Growing Brugmansias

I have a fascination with brugmansias ("brugs" to those gardeners who grow them.) They have the most beautiful and spell-binding flowers. They are also very easy to grow indoors or outdoors in the summer.

I got mine as cuttings in the mail. I traded someone for them in Sept of last year. Cuttings root very easily in water but only if the water is warm. If you let the water get cold, they will not root. It is important to keep the cuttings in a place that stays fairly warm most of the time. Unfortunately, in mid winter or late fall, that can be difficult for some people. You can always use a heating pad on low, with a few towels folded on it for warmth under the water. After a few short days in warm water the cuttings will develop pre-root thingies (its an industry term) on the part in the water. They should look like this:

After these have developed you can safely plant your cutting in slightly damp potting soil. Keep the cutting fairly warm and only slightly damp. Too much water will cause it to rot and too dry will kill it. Brugs do not like to dry out at all, so just keep it constantly slightly moist. I have not had a problem with mine. When they look a little wilted, I water them. I usually end up watering them about the same as my other houseplants, after they have started growing.

I keep mine in the kitchen by the south patio door. I empty the day old coffee into their various pots every morning and dump the coffee grounds into their pots. They seem to like it.

After a couple of weeks you should have some leaves sprouting. Put the cutting in a sunny area throughout the winter. It doesn't have to be a south window, just an area that gets some sun. The goal is to keep it alive until you can put it outside in the spring, after all danger of frost has passed.

After they have started actively growing, feed them weekly with a very mild fertilizer solution.

I kept the growing new plants in the kitchen all winter long. By the time spring came along they were this size. Your brugmansia will triple in size outdoors in the summertime.

When all danger of frost has completely passed, they can go outside. Up here in the north, they do best in full sun. Down in the southern states in the extreme heat, they do best in a fairly shady area. Half shade is ideal.

When they are actively growing they need a lot of fertilizer. They are heavy feeders. I almost think it is impossible to overfeed them. I use time release fertilizer in the spring and apply it liberally into the soil and the planting hole where my brugs are going.

They will grow at an alarming rate with good light, lots of fertilizer and enough water. They don't like to dry out completely and will wilt readily if they need water, and they need a lot of it. If given the right conditions, you will be rewarded with the most fantastic blooms you have ever seen. I started my cuttings in September 2008. I got my first bloom in October 2009. This is it.

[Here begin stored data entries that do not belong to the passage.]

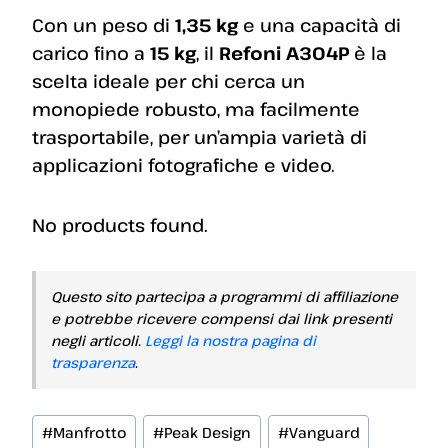
Con un peso di
1,35 kg
e una capacità di
carico fino a
15 kg
, il
Refoni A304P
è la
scelta ideale per chi cerca un
monopiede robusto, ma facilmente
trasportabile, per un’ampia varietà di
applicazioni fotografiche e video.
No products found.
Questo sito partecipa a programmi di affiliazione
e potrebbe ricevere compensi dai link presenti
negli articoli.
Leggi la nostra pagina di
trasparenza
.
Tag
#
Manfrotto
#
Peak Design
#
Vanguard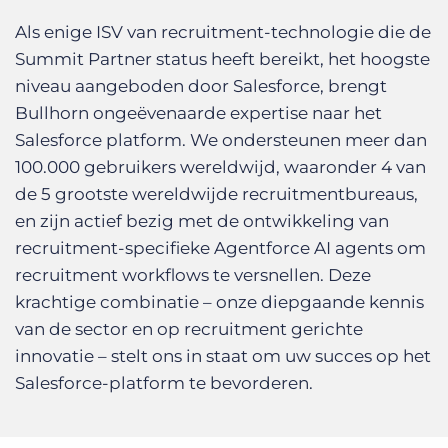
Als enige ISV van recruitment-technologie die de
Summit Partner status heeft bereikt, het hoogste
niveau aangeboden door Salesforce, brengt
Bullhorn ongeëvenaarde expertise naar het
Salesforce platform. We ondersteunen meer dan
100.000 gebruikers wereldwijd, waaronder 4 van
de 5 grootste wereldwijde recruitmentbureaus,
en zijn actief bezig met de ontwikkeling van
recruitment-specifieke Agentforce AI agents om
recruitment workflows te versnellen. Deze
krachtige combinatie – onze diepgaande kennis
van de sector en op recruitment gerichte
innovatie – stelt ons in staat om uw succes op het
Salesforce-platform te bevorderen.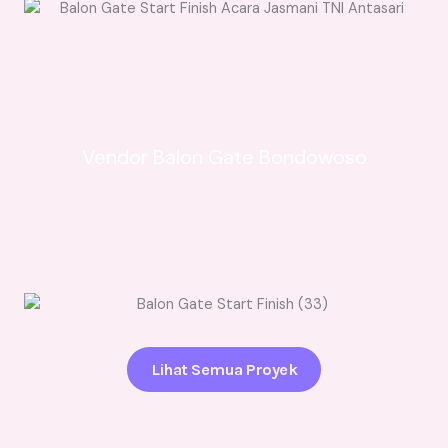
Vendor Balon Gate Bondowoso
Lihat Semua Proyek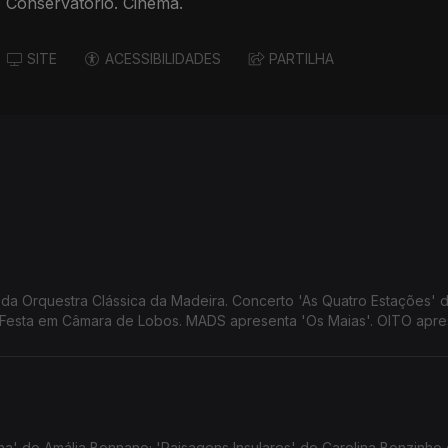
o Conservatório. Cinema.
SITE
ACESSIBILIDADES
PARTILHA
a Orquestra Clássica da Madeira. Concerto 'As Quatro Estações' 
m Festa em Câmara de Lobos. MADS apresenta 'Os Maias'. OITO apre
e 'Primeira Pessoa do Plural' de Sandro Aguilar.
lha' de Amália Bonnano; 'Paisagens Insulares' de Carolina Bonzinho 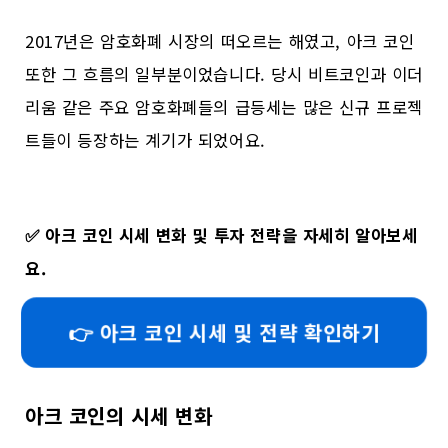
2017년은 암호화폐 시장의 떠오르는 해였고, 아크 코인
또한 그 흐름의 일부분이었습니다. 당시 비트코인과 이더
리움 같은 주요 암호화폐들의 급등세는 많은 신규 프로젝
트들이 등장하는 계기가 되었어요.
✅
아크 코인 시세 변화 및 투자 전략을 자세히 알아보세
요.
👉 아크 코인 시세 및 전략 확인하기
아크 코인의 시세 변화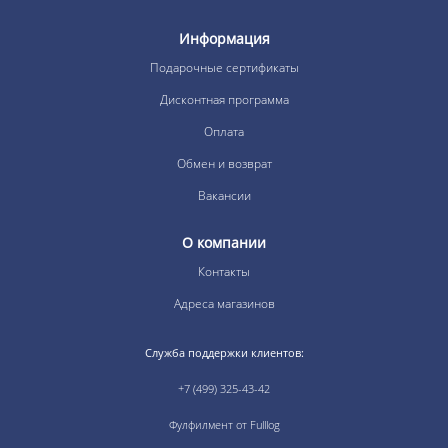
Информация
Подарочные сертификаты
Дисконтная программа
Оплата
Обмен и возврат
Вакансии
О компании
Контакты
Адреса магазинов
Служба поддержки клиентов:
+7 (499) 325-43-42
Фулфилмент от Fulllog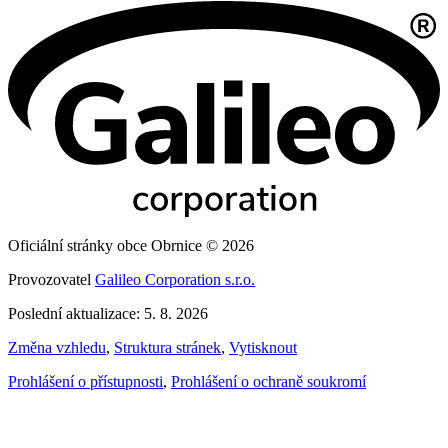
Oficiální stránky obce Obrnice © 2026
Provozovatel
Galileo Corporation s.r.o.
Poslední aktualizace: 5. 8. 2026
Změna vzhledu
,
Struktura stránek
,
Vytisknout
Prohlášení o přístupnosti
,
Prohlášení o ochraně soukromí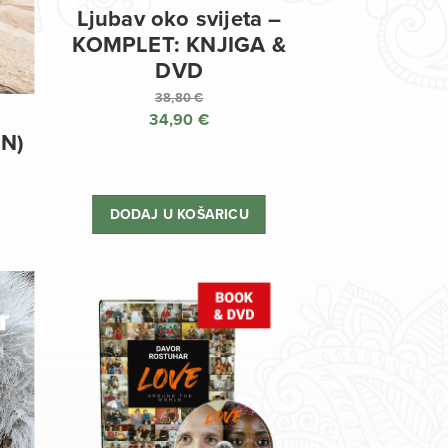
Ljubav oko svijeta –
KOMPLET: KNJIGA &
DVD
38,80
€
34,90
€
Izvorna
EN)
cijena
Trenutna
bila
cijena
je:
je:
DODAJ U KOŠARICU
38,80 €.
34,90 €.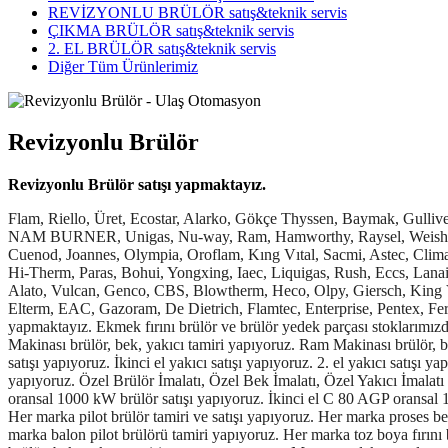
REVİZYONLU BRÜLÖR satış&teknik servis
ÇIKMA BRÜLÖR satış&teknik servis
2. EL BRÜLÖR satış&teknik servis
Diğer Tüm Ürünlerimiz
Revizyonlu Brülör
Revizyonlu Brülör satışı yapmaktayız.
Flam, Riello, Üret, Ecostar, Alarko, Gökçe Thyssen, Baymak, Gulliver, Ecomax, Baltur, MAN, DemirDöküm, Buderus, Dreizler, Elco, Oilon, Edlbun, Career, Bentone, Baite, Johnson, Lamborghini, Özterm, NAM BURNER, Unigas, Nu-way, Ram, Hamworthy, Raysel, Weishaupt, Ecoflam, İlka, Brox, FBR, Saacke, Elster Kromschröder, Hauck, LBE, Eclipse, Monarch, Hauck BBC, Hauck BBG, Sookook, Cuenod, Joannes, Olympia, Oroflam, Kıng Vıtal, Sacmi, Astec, Climax, Exo, Benninghoven, Schwank, Maxon, Özköseoğlu, Bairan, Yıldız, Oertli, Sinoder, Brensler, Beckett, Narayan, RAY, Carlin, Oxilon, Hi-Therm, Paras, Bohui, Yongxing, Iaec, Liquigas, Rush, Eccs, Lanair, Webster, Bugass, Lanemark, PeriFlame, Noxmat, North American, Faber, Json, Kingray, Hindenlang, Flamco, Ebico, Zoomline, Körting, Alato, Vulcan, Genco, CBS, Blowtherm, Heco, Olpy, Giersch, King Vieal, Sinosun, Zxoqm, Eppo, Kral Vieal, Yigong, Zoomline, Isımak, Pelltech, Epcb, Ramfire, Cochran, Kroll, Midco, Wayne, Hofamat, Elterm, EAC, Gazoram, De Dietrich, Flamtec, Enterprise, Pentex, Ferroli, Volcano, Phoenix, Walam, Industrial Combustion, Sunflame, Gazteknik marka bek, yakıcı ve brülörlerin ikinci el, 2. el satışını yapmaktayız. Ekmek fırını brülör ve brülör yedek parçası stoklarımızda bulunur. Her marka ekmek fırın brülörü tamiri yapıyoruz. Ram Makinası brülör, bek, yakıcı yedek parçaları stoklarımızda bulunur. Ram Makinası brülör, bek, yakıcı tamiri yapıyoruz. Ram Makinası brülör, bek, yakıcı 2. el satışını yapıyoruz. Bek revizyonu, yakıcı revizyonu, brülör revizyonu yapıyoruz. İkinci el brülör satışı yapıyoruz. 2. el brülör satışı yapıyoruz. İkinci el yakıcı satışı yapıyoruz. 2. el yakıcı satışı yapıyoruz. İkinci el bek satışı yapıyoruz. 2. el bek satışı yapıyoruz. Bek yedek parça tamiri, yakıcı yedek parça tamiri, brülör yedek parça tamiri yapıyoruz. Özel Brülör İmalatı, Özel Bek İmalatı, Özel Yakıcı İmalatı yapıyoruz. Gökçe C 80 AGP oransal brülör satışı yapıyoruz. Gökçe C 80 AGP oransal brülör stoklarımızda bulunur. İkinci el C 80 AGP oransal 1000 kW brülör satışı yapıyoruz. İkinci el C 80 AGP oransal 1000 kW brülör stoklarımızda bulunur. Ram 100, Ram 150, Ram 200, Ram 300 Brülörler, Yakıcılar ve yedek parçaları stoklarımızda bulunur. Her marka pilot brülör tamiri ve satışı yapıyoruz. Her marka proses bek tamiri ve satışı yapıyoruz. Pilot brülör yedek parça tamiri ve satışı yapıyoruz. Her marka bek yedek parça tamiri ve satışı yapıyoruz. Her marka balon pilot brülörü tamiri yapıyoruz. Her marka toz boya fırını brülörü tamiri ve satışı yapıyoruz. Eclipse Ratiomatic Brülör tamiri ve satışı yapıyoruz. Eclipse bek, yakıcı tamiri ve satışı yapıyoruz. Maxon brülör, bek, yakıcı tamiri ve satışı yapıyoruz. Maxon yedek parçaları stoklarımızda bulunur. Seramik Endüstrisi, Kimya Endüstrisi, Petro Kimya Endüstrisi, Metal Endüstrisi, Maden Endüstrisi, Demir Çelik Endüstrisi, Çimento Endüstrisi, Tehlikeli Atık Bertaraf Endüstrisi, Denizcilik Sektörü, Gıda Sektörü, Tekstil Sektörü için brülörler, bekler, özel yakıcılar satışımız ve yedek parça tedarikimiz, teknik servis hizmetimiz vardır. Brülör Fuel Oil Regülatörü tamiri ve satışı yapıyoruz. Alüminyum Ergitme Ocakları, Döküm Ergitme Ocakları ve Cam Fırınlarının, proses yakıcılarının satış, montaj ve teknik servis hizmeti veriyoruz. Ram makineleri ve kurutma fırınlarının yakma sistemlerinin kızgın yağdan doğal gazlı yakma sist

If you live in the great white north, as I do, you will need to do one of two things with your brugmansias in the fall. You can either dig them up, plant into very large pots and bring indoors to be grown as houseplants; or you can dig up the root ball, put it into a pot or plastic bag, water and keep in the cold cellar, cold, unfrozen and dormant until the following spring.

When spring arrives and all danger of frost is past, it can be planted back outdoors again. You will need to harden it off and put it outside gradually.

If you start your cuttings now, perhaps you can get blooms by next fall too. If mine continue to grow indoors. I will have some cuttings to trade soon. If you are interested in a cutting from the pink one pictured above, please send me an email.

This is what I am hoping for from my mature brugmansias next summer. These photos are not mine. These magnificent plants belong to someone else, but there is hope for mine next year!